▸ **WRITTEN TASK**
Type the data below again exactly. Omit all pictures.

▸ **EXERCISE INPUTS**

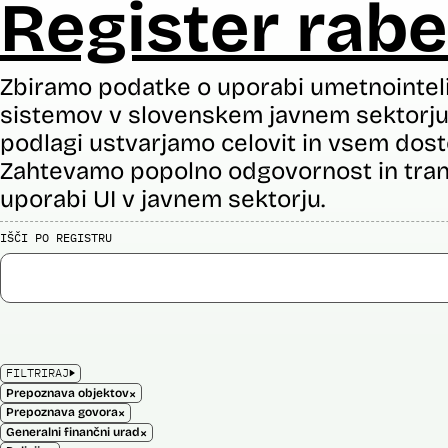
Register rabe
Zbiramo podatke o uporabi umetnointel
sistemov v slovenskem javnem sektorju 
podlagi ustvarjamo celovit in vsem dost
Zahtevamo popolno odgovornost in tran
uporabi UI v javnem sektorju.
IŠČI PO REGISTRU
FILTRIRAJ
×
Prepoznava objektov
×
Prepoznava govora
×
Generalni finančni urad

▸ **TASK SOLUTION**
Register rabe
Zbiramo podatke o uporabi umetnointel
sistemov v slovenskem javnem sektorju 
podlagi ustvarjamo celovit in vsem dost
Zahtevamo popolno odgovornost in tran
uporabi UI v javnem sektorju.
IŠČI PO REGISTRU
FILTRIRAJ
×
Prepoznava objektov
×
Prepoznava govora
×
Generalni finančni urad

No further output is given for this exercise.